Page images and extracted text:
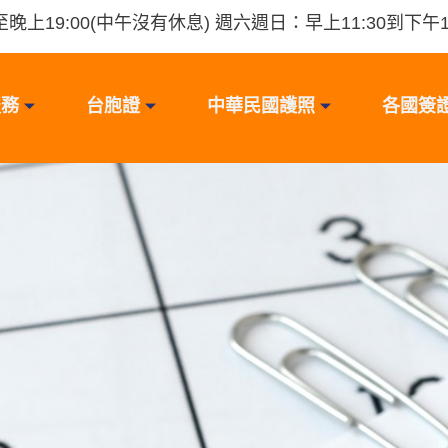
晚上19:00(中午沒有休息) 週六週日：早上11:30到下午16
服務
台胞證
中華民國護照
各國簽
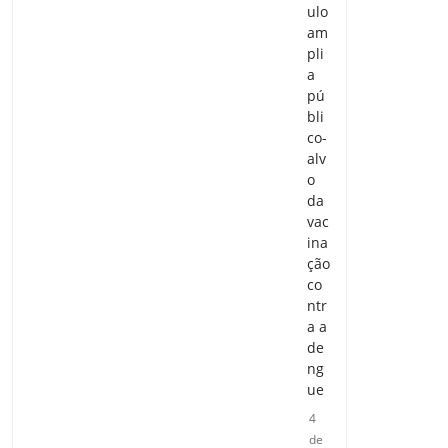
ulo
am
pli
a
pú
bli
co-
alv
o
da
vac
ina
ção
co
ntr
a a
de
ng
ue
4
de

### To-do item
Print each entry above verbatim, pictures left out.

### Solution
晚上19:00(中午沒有休息) 週六週日：早上11:30到下午16
服務
台胞證
中華民國護照
各國簽
ulo
am
pli
a
pú
bli
co-
alv
o
da
vac
ina
ção
co
ntr
a a
de
ng
ue
4
de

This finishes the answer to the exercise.